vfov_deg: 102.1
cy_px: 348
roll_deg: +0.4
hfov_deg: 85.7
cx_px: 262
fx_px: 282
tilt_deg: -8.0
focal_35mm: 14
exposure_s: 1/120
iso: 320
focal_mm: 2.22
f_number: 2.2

################

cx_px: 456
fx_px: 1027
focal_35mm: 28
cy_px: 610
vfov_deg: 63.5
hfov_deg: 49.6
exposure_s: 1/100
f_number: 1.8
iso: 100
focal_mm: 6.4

################

Task »
In the listing above, find the line with "vfov_deg: 63.5" and the line with "focal_mm: 6.4". Output those two lines and every line between them, exactly as written.

Worked solution »
vfov_deg: 63.5
hfov_deg: 49.6
exposure_s: 1/100
f_number: 1.8
iso: 100
focal_mm: 6.4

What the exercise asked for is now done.